Static dependency injection is another way to cut down runtime overhead. When it comes to data serialization, using "lite" versions of Protocol Buffers can significantly reduce both code size and memory consumption.
At Dots Mobile, we rely on frameworks like Swift, Kotlin, and Python to create high-performing, scalable apps that excel on resource-constrained devices. From the very start, our development process includes memory profiling to ensure that even AI-powered and complex mobile apps deliver seamless user experiences under heavy loads.
In multithreaded applications, memory bottlenecks can severely impact performance. For instance, threads in standard allocators may spend as much as 98% of their time waiting for locks.
To address this, consider switching to scalable memory allocators like Hoard to minimize lock contention. Additionally, implementing memory pooling can cut allocation rates by 50–90%, while using cache alignment helps avoid false sharing.
"Memory optimization in C++ isn't about clever tricks. It's about understanding how modern hardware actually works, then structuring your code to cooperate with it rather than fight against it." - Jakub Jirák, Performance Engineer
By adopting multithread-optimized allocators, you can achieve performance boosts exceeding 40× on systems with many threads. Similarly, memory pooling can enhance throughput by 10–30% in applications with high allocation demands. On mobile devices running at 60 FPS, these optimizations can eliminate stutters and ensure smooth animations.
These strategies outline a clear path to improving memory performance in multithreaded environments.

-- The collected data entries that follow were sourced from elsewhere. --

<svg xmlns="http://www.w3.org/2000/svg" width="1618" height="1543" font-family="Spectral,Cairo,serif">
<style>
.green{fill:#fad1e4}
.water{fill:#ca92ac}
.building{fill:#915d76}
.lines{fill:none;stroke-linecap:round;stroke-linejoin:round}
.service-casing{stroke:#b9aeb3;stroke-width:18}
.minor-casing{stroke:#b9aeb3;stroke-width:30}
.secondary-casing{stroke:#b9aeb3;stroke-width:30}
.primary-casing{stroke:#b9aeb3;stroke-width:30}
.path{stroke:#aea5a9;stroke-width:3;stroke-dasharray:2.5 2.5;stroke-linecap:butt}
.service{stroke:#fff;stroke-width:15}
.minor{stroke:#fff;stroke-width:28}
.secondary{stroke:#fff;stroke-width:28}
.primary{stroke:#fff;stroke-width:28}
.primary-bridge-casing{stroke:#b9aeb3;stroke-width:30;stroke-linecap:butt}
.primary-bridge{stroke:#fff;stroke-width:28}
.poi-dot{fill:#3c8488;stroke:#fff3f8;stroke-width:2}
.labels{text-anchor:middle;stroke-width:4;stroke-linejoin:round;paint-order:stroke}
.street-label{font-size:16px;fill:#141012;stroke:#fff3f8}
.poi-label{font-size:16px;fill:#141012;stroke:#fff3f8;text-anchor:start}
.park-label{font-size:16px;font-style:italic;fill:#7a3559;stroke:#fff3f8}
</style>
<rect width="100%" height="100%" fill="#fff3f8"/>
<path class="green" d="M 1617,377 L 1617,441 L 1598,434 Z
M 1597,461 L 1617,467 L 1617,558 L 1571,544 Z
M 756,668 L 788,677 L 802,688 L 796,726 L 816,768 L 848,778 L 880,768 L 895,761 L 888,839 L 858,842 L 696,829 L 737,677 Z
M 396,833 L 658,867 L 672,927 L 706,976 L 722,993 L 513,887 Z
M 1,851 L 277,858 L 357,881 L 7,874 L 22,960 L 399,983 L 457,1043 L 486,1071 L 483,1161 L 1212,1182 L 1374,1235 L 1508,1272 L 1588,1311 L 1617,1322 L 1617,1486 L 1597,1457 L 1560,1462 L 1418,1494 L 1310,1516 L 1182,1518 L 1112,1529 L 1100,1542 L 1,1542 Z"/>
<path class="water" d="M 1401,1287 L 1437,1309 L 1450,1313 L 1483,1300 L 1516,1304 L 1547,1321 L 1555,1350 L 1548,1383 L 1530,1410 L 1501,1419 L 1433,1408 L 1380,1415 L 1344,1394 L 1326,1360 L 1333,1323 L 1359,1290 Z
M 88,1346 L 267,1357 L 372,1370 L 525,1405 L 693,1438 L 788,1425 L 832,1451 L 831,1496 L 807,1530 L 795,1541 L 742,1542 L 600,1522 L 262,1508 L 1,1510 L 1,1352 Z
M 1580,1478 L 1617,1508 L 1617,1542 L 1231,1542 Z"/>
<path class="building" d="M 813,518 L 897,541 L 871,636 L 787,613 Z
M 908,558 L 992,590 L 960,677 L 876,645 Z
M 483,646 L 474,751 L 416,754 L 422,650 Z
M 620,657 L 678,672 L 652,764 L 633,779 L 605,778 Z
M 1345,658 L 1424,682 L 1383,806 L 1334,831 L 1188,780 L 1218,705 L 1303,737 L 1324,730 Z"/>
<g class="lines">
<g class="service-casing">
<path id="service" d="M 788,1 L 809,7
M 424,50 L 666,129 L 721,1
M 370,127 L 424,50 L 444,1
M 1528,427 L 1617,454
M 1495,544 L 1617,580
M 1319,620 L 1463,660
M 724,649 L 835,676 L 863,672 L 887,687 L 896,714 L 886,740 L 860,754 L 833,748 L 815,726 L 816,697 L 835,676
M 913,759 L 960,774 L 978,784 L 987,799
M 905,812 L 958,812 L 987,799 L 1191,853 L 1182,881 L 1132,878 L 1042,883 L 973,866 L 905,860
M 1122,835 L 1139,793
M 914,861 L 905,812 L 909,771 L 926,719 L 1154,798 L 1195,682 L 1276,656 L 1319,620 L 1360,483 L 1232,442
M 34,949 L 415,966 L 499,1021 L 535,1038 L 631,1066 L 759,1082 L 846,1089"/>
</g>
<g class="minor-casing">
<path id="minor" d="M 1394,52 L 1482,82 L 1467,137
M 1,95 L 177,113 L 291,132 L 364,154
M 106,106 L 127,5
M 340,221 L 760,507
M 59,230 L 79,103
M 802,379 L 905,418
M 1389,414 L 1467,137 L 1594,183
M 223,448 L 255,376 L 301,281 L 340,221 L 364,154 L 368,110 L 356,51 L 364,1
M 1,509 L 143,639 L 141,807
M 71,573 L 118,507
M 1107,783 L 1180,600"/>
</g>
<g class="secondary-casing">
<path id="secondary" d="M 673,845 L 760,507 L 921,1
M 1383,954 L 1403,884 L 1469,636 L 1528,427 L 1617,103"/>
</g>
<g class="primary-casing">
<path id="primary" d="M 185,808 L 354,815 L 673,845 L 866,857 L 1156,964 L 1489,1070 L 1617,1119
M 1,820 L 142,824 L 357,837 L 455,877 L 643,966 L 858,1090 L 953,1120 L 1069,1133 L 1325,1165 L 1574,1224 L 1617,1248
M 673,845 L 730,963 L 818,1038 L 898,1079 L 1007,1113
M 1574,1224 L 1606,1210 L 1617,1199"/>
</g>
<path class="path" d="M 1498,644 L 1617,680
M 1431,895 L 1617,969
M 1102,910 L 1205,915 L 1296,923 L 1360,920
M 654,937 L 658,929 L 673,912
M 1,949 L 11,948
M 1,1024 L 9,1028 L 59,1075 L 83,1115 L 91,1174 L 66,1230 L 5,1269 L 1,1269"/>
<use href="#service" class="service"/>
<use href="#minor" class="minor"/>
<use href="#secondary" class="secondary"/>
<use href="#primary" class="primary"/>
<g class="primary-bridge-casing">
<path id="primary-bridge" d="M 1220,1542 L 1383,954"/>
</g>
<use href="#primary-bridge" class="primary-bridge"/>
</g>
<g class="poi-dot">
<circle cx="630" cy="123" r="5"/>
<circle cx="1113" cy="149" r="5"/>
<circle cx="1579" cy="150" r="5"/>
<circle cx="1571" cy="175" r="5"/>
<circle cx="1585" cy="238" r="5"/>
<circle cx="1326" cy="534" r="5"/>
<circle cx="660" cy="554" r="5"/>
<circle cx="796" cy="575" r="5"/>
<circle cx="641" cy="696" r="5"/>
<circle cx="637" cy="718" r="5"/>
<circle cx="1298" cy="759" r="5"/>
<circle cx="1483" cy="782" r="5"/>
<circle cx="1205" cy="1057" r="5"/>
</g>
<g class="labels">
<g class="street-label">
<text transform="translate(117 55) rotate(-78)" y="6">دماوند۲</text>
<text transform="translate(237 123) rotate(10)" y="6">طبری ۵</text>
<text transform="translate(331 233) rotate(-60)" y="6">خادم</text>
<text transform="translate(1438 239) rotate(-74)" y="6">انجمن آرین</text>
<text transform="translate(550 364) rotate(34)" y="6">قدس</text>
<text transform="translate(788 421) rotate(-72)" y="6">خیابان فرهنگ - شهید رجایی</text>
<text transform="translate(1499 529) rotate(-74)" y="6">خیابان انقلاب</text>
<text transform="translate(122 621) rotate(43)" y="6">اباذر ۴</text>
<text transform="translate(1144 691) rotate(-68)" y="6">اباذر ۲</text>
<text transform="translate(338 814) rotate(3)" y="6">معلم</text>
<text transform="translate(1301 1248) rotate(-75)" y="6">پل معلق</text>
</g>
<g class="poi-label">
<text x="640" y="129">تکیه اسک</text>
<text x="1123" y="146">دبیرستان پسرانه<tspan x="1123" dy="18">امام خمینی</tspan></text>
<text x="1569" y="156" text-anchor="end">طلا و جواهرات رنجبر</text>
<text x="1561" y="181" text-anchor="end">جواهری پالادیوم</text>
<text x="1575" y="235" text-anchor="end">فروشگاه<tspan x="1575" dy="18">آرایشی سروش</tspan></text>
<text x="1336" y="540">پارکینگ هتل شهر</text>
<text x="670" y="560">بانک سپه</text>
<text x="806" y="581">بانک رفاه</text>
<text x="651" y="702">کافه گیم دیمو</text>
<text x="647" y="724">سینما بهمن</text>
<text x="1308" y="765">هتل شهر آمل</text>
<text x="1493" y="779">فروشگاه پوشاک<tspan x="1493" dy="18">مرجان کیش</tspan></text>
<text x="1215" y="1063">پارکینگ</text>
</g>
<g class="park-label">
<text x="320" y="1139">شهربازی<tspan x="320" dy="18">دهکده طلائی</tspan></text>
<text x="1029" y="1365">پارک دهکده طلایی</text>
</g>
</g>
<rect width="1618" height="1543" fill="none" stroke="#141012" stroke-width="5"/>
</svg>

Start by profiling your application with tools like plockstat, Java Flight Recorder, or Android Studio's Memory Profiler to identify memory bottlenecks. Once you've pinpointed the issue, apply targeted solutions such as thread-local allocation buffers, optimized data layouts, or NUMA-aware initialization.
Building high-performance apps requires a deep understanding of memory architecture and platform-specific constraints. At Dots Mobile, we incorporate memory profiling from the very beginning, using frameworks like Swift, Kotlin, and Python to develop applications that handle multithreaded workloads efficiently. Whether you're creating an AI-driven fitness app or a robust enterprise solution, collaborating with experts who understand these challenges ensures your app performs flawlessly on modern hardware.
To figure out if allocator lock contention is behind your slowdown, take a close look at how much contention occurs during memory allocation and deallocation. In multithreaded applications, heavy contention can drag down performance. Pay attention to how threads are competing for locks during these operations to identify the root of the problem.
To spot false sharing, you can use tools designed to detect cache line conflicts or analyze cache misses with profiling tools. Addressing the issue involves aligning data to cache line boundaries or inserting padding to ensure threads don't share the same cache line. These adjustments can resolve performance problems linked to false sharing in multithreaded applications.
To cut down on frequent allocations and deallocations of short-lived objects, memory pooling can be a game-changer. By reusing objects instead of constantly creating and destroying them, you reduce the strain on the garbage collector and lower the risk of memory fragmentation. This approach shines in high-performance situations where temporary objects are created in large numbers.
On the other hand, switching allocators is a more tailored solution for managing memory. It allows you to fine-tune allocation strategies to match specific workloads. This can be particularly useful when dealing with large or unpredictable memory patterns, helping to optimize performance and reduce fragmentation at a deeper level.